Abstract

Mitochondrial and immune dysfunctions are often implicated in the aetiology of autism spectrum disorder (ASD). Here, we studied for the first time the relationship between ASD severity measures and mitochondrial respiratory rates in freshly isolated platelets as well as the activity of nicotinamide adenine dinucleotide phosphate (NADPH) oxidase (NOX) in isolated neutrophils.
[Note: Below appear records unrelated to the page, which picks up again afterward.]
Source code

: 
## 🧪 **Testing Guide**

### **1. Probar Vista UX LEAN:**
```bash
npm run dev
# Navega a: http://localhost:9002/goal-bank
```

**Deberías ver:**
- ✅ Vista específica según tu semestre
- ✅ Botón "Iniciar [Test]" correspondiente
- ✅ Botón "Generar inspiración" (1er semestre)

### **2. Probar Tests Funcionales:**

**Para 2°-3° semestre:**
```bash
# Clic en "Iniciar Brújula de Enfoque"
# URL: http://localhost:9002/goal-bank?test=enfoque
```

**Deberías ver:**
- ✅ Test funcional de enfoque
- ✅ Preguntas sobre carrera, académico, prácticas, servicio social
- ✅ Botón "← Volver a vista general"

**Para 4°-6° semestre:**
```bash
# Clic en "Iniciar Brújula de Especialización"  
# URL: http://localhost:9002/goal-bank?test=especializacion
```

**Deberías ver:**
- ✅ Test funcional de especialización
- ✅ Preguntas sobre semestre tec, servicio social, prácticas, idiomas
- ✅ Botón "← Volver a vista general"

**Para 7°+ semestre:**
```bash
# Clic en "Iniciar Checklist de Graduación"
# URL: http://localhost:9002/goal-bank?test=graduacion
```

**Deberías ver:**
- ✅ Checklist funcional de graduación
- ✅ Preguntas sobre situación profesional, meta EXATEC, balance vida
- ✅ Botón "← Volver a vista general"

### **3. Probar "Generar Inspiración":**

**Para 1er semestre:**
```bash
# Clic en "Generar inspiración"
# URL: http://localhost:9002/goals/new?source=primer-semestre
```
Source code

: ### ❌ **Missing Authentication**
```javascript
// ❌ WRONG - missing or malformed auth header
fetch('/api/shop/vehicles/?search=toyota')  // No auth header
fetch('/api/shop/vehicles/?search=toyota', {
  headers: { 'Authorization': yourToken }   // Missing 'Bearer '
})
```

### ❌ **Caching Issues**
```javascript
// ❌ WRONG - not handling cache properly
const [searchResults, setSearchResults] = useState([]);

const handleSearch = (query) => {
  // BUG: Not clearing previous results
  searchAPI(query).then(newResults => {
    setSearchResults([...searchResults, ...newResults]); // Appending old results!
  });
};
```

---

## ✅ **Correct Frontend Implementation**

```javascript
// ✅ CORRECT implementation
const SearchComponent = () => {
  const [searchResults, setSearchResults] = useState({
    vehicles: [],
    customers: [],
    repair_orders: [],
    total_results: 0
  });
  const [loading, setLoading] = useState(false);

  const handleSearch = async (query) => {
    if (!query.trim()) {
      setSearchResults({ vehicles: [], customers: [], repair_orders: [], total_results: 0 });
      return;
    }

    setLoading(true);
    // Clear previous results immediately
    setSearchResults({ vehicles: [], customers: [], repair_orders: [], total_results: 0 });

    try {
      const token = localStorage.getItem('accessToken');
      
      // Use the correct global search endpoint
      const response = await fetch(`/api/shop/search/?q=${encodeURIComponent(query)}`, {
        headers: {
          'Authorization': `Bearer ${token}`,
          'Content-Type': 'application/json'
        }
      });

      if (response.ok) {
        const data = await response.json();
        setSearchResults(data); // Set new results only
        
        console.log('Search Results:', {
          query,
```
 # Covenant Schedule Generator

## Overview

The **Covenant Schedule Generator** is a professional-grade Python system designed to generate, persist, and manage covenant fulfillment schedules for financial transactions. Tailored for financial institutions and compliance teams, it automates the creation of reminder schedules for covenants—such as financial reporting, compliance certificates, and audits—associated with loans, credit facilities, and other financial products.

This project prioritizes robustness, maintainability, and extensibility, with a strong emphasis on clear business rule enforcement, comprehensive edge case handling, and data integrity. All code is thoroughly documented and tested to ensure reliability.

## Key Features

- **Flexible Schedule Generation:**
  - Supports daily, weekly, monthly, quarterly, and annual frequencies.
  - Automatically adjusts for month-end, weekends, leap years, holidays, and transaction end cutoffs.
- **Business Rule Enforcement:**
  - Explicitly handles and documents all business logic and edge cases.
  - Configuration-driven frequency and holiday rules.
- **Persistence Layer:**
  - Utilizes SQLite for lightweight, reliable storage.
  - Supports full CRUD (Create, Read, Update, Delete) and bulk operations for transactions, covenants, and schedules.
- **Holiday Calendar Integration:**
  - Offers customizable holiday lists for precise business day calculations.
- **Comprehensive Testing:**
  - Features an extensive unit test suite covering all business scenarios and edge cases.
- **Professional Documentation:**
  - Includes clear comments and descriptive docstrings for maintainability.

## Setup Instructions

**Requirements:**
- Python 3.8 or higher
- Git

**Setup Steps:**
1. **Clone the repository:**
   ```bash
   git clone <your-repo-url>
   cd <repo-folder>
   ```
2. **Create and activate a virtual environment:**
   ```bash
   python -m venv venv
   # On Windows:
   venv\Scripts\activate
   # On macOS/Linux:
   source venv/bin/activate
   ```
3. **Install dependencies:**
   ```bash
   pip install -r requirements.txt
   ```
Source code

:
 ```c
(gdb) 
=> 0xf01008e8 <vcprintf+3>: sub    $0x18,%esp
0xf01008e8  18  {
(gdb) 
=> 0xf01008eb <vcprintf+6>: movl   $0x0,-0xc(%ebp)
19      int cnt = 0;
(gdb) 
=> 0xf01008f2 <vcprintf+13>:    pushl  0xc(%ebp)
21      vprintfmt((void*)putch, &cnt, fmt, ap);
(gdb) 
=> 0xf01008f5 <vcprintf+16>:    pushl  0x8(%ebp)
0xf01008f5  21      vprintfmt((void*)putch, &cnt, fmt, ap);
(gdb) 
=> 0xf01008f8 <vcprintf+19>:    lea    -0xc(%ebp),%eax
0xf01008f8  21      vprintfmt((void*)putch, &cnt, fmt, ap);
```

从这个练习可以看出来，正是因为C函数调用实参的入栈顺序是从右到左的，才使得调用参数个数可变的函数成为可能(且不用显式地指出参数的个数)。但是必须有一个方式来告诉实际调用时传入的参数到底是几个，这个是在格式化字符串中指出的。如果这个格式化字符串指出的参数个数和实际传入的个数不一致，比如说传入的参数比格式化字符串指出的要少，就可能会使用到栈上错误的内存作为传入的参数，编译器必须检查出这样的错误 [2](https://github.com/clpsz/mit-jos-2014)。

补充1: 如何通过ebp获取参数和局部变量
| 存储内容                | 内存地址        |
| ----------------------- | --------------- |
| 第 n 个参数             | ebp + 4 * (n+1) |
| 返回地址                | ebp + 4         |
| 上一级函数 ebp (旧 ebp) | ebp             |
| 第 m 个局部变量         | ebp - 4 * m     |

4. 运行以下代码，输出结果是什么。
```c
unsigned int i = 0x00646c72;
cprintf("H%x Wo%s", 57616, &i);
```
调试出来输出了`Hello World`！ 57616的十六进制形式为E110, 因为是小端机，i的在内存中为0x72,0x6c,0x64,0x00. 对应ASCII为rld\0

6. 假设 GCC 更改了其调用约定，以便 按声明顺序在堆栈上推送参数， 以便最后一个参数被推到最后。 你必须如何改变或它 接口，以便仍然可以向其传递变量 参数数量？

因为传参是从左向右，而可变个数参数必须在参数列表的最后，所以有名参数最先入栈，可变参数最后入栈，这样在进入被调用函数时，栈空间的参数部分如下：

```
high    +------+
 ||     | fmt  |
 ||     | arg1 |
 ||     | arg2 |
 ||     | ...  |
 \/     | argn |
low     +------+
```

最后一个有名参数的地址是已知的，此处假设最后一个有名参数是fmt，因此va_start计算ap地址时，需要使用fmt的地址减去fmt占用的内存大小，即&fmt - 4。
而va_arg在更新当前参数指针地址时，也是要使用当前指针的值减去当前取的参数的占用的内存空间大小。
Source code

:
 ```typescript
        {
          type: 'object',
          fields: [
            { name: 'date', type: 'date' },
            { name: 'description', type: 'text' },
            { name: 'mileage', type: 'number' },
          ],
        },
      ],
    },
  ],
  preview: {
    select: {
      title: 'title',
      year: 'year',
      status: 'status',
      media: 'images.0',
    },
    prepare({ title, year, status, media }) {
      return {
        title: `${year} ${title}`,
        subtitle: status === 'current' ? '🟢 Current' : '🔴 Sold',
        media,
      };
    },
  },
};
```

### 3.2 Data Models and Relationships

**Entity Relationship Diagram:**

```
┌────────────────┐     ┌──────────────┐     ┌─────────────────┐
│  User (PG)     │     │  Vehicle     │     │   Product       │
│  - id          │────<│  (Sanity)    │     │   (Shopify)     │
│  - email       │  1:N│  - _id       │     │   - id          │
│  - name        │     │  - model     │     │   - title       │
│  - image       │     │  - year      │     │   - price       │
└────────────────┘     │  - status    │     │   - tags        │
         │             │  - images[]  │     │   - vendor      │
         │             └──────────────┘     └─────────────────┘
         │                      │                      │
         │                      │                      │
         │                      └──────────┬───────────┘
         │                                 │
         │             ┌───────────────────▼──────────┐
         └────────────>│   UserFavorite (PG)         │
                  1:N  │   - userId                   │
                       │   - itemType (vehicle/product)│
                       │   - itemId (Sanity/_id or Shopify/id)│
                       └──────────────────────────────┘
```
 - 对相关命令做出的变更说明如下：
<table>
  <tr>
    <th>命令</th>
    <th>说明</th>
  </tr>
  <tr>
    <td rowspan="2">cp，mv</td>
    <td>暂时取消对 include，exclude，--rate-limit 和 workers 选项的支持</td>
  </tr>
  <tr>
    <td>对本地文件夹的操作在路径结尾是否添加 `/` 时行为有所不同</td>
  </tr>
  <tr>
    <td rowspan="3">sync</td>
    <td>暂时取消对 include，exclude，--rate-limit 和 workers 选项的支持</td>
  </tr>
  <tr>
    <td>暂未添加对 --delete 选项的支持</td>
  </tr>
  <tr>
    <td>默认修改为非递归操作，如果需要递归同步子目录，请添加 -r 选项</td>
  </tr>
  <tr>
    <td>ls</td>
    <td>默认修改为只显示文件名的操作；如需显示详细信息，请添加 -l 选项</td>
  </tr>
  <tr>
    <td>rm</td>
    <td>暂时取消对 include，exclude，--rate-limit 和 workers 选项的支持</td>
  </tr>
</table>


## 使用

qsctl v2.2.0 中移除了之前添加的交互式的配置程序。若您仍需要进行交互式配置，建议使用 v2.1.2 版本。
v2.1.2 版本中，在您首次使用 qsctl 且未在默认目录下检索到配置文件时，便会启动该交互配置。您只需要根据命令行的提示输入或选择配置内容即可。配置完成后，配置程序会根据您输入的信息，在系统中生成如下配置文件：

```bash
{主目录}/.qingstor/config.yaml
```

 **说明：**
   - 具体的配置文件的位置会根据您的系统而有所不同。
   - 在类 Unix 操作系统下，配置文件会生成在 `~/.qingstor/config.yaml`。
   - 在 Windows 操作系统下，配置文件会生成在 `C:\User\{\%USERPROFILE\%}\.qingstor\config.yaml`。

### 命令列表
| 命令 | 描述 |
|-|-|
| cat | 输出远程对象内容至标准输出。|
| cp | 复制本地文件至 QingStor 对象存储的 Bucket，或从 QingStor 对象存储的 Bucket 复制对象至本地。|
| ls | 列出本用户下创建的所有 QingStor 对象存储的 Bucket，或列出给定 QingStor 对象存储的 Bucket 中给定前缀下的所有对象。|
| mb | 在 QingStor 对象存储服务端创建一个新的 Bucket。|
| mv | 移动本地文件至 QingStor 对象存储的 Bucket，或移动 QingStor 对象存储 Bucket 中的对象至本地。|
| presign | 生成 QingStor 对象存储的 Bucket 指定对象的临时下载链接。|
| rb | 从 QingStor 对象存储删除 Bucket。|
We also verified the impact of hyperbaric oxygen therapy (HBOT) on mitochondrial and immune functions as well as on ASD severity measures. Blood samples were collected from three age-matched male groups (Control (Norm-N), autistic (Aut-N), and autistic + HBOT (Aut-H); N = 10 per group). Using high resolution respirometry, we found that routine basal respiration, complex I- and complex I + II-dependent oxidative phosphorylation rate were significantly impaired in Aut-N platelets. Similarly, deficits in immune response of neutrophils were evidenced through lower rates of oxygen consumption and reactive oxygen species (ROS) production by phagocytic NOX. ASD-related behavioural outcomes were found to moderately correlate with platelets’ mitochondrial bioenergetic parameters as well as with NOX-mediated activity in neutrophils. HBOT was not able to improve mitochondrial dysfunctions or to counteract ASD-related behavioral deficits. Although HBOT improved one measure of the immune response; namely, NOX-mediated superoxide burst, this was not associated with significant changes in trends of recurrent infections between groups. Taken together, our data suggest that ASD-associated mitochondria and immune deficits are detectable in platelets and neutrophils. We also found no evidence that HBOT confers any significant improvement of ASD-associated physiological or behavioural phenotypes.

摘要

线粒体和免疫功能障碍通常与自闭症谱系障碍 (ASD) 的病因有关。在这里，我们首次研究了 ASD 严重程度与新鲜分离的血小板中线粒体呼吸频率以及分离的中性粒细胞中烟酰胺腺嘌呤二核苷酸磷酸 (NADPH) 氧化酶 (NOX) 的活性之间的关系。我们还验证了高压氧疗法 (HBOT) 对线粒体和免疫功能以及 ASD 严重程度指标的影响。从三个年龄匹配的男性组（对照组 (Norm-N)、自闭症 (Aut-N) 和自闭症 + HBOT (Aut-H)）收集血液样本；N  = 每组 10 个）。使用高分辨率呼​​吸测定法，我们发现 Aut-N 血小板中的常规基础呼吸、复合物 I 和复合物 I + II 依赖性氧化磷酸化率显着受损。同样，嗜中性粒细胞免疫反应的缺陷通过较低的耗氧率和吞噬性 NOX 产生的活性氧 (ROS) 来证明。发现 ASD 相关的行为结果与血小板的线粒体生物能参数以及中性粒细胞中 NOX 介导的活性有中等程度的相关性。HBOT 无法改善线粒体功能障碍或抵消 ASD 相关的行为缺陷。尽管 HBOT 改善了免疫反应的一项措施；即，NOX 介导的超氧化物爆发，这与组间反复感染趋势的显着变化无关。总之，我们的数据表明在血小板和中性粒细胞中可以检测到 ASD 相关的线粒体和免疫缺陷。我们还没有发现任何证据表明 HBOT 可以显着改善 ASD 相关的生理或行为表型。